Man muss auch nicht zurückgehen bis ins Jahr 1849, als die Schriftstellerin Louise Otto-Peters in der von ihr gegründeten politischen Frauen-Zeitung über die Verfassungsverhandlungen in der Paulskirche schrieb: "Ja, es ist auch viel und schön von den unveräußerlichen Menschenrechten geschrieben worden, aber bei alledem ist nur von Männerrechten die Rede gewesen - an die Rechte der Frau hat man nicht gedacht." Frauen durften damals in der Paulskirche nur auf den Zuschauerrängen des Balkons in gesonderten Abschnitten Platz nehmen und dort den Debatten der Männer schweigend lauschen - obwohl sie im Vormärz für die Freiheits- und Gleichheitsrechte mit auf die Barrikaden gegangen waren.
"Träger familiärer Autorität ist der Mann"

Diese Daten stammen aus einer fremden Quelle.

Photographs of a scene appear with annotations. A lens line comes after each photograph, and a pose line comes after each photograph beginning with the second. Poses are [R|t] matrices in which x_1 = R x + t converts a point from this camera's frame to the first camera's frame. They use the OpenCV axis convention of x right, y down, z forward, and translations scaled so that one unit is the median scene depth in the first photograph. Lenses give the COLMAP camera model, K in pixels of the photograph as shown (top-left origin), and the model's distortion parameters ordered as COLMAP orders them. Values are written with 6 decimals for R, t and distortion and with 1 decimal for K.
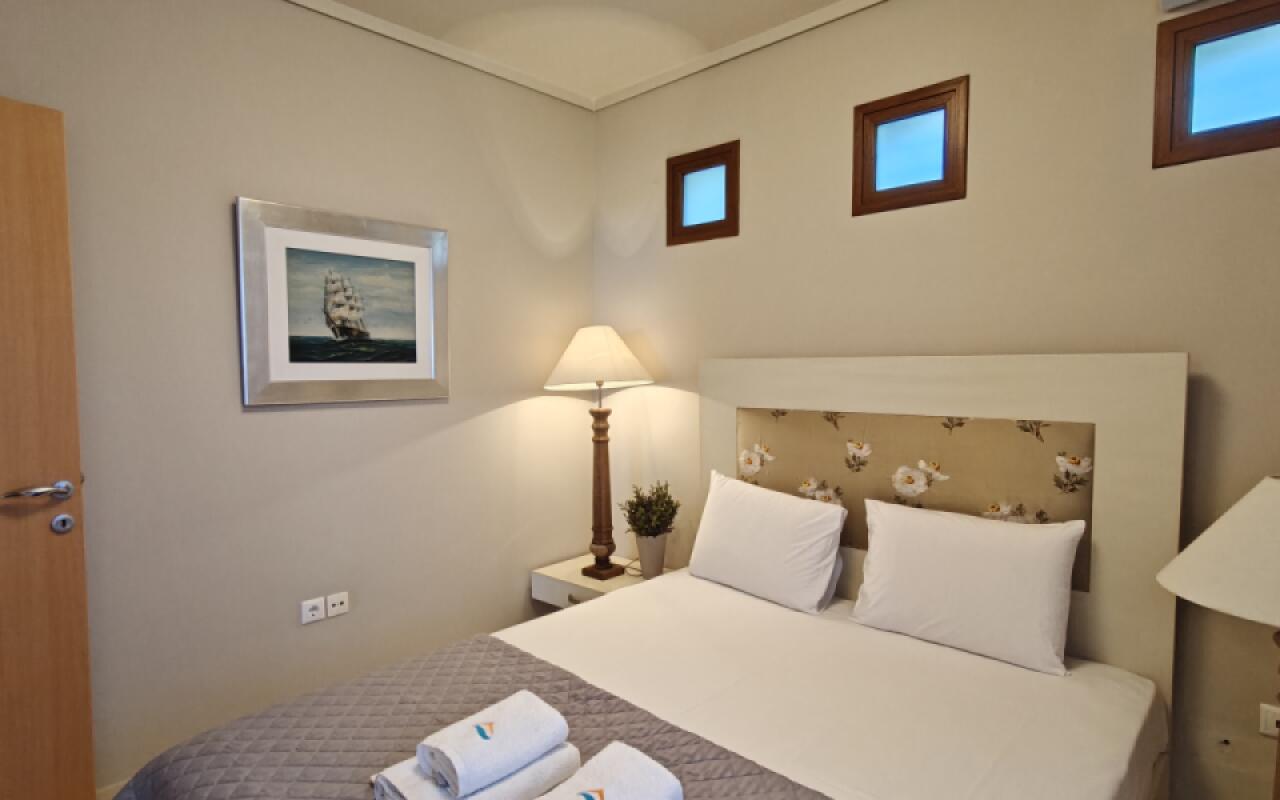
lens RADIAL K [[690.7, 0, 640.0], [0, 690.7, 400.0], [0, 0, 1]] dist [0.012224, 0.000882]
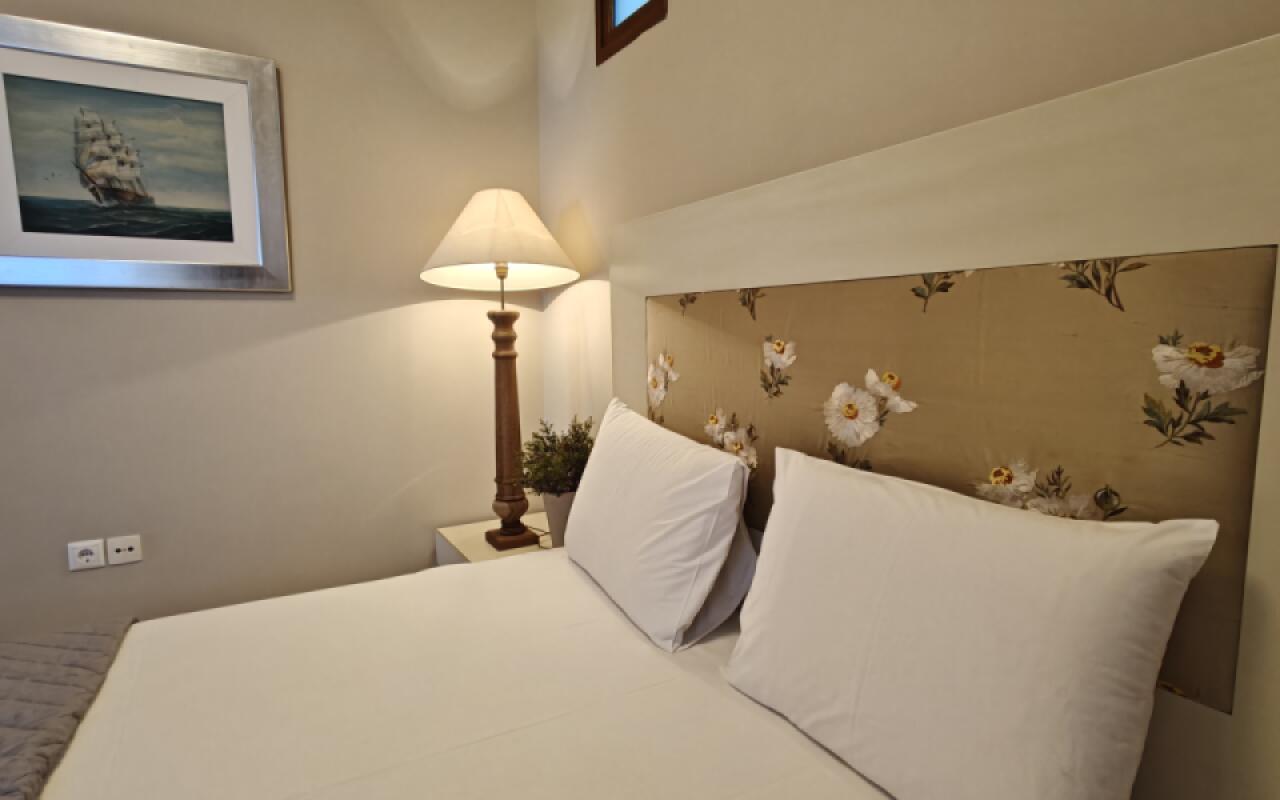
lens RADIAL K [[690.7, 0, 640.0], [0, 690.7, 400.0], [0, 0, 1]] dist [0.012224, 0.000882]
pose [[0.952945, 0.029634, -0.301693, 0.363099], [-0.011839, 0.998089, 0.060642, 0.073130], [0.302913, -0.054216, 0.951475, 0.450575]]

Noch 1953 erhoben wichtige Rechtsgelehrte ihre Stimme gegen das Gleichberechtigungsgebot des Grundgesetzes und gegen die Abschaffung des Patriarchats. Der Rechtsprofessor Friedrich Wilhelm Bosch, Gründer der FamRZ, der Zeitschrift für das gesamte Familienrecht, ein einflussreicher, wichtiger und angesehener Familienrechtler der Nachkriegszeit, Doyen seines Fachgebiets, Dekan der juristischen Fakultät in Bonn und in Bochum, erklärte: "Träger familiärer Autorität ist der Mann und Vater, natürlicher Wirkungskreis der Frau ist der häusliche Bereich. Diese Ordnung ist ursprünglich und länger gültig als die Autorität des Staates, der sich dieser Ordnung bei seiner Gesetzgebung beugen muss". So war auch der Inhalt der juristischen Lehrbücher von damals: Der Mann als Bestimmer mit Herrschaftsbefugnis und Entscheidungsrecht, die Frau leistet Folge.
Und das Ganze galt als Teil der ewigen Schöpfungsordnung, die auch schon Philosophen, Hegel zum Beispiel, oder Naturwissenschaftler wie Max Planck beschworen hatten. Planck, der Begründer der Quantenphysik, warnte: "Die Natur selbst hat der Frau ihren Beruf als Hausfrau und Mutter vorgeschrieben. Naturgesetze aber können unter keinen Umständen ohne schwere Schädigungen, die sich besonders am nachwachsenden Geschlecht zeigen würden, ignoriert werden." Friedrich Wilhelm Bosch, der juristische Patriarch, steht heute noch ehrend auf dem Titelblatt der FamRZ - die das große und kluge, alle zwei Wochen erscheinende Fachblatt ist auf dem Gebiet des Ehe-, Familien- und Kindschaftsrechts. Bosch ist im Jahr 2000 88-jährig gestorben.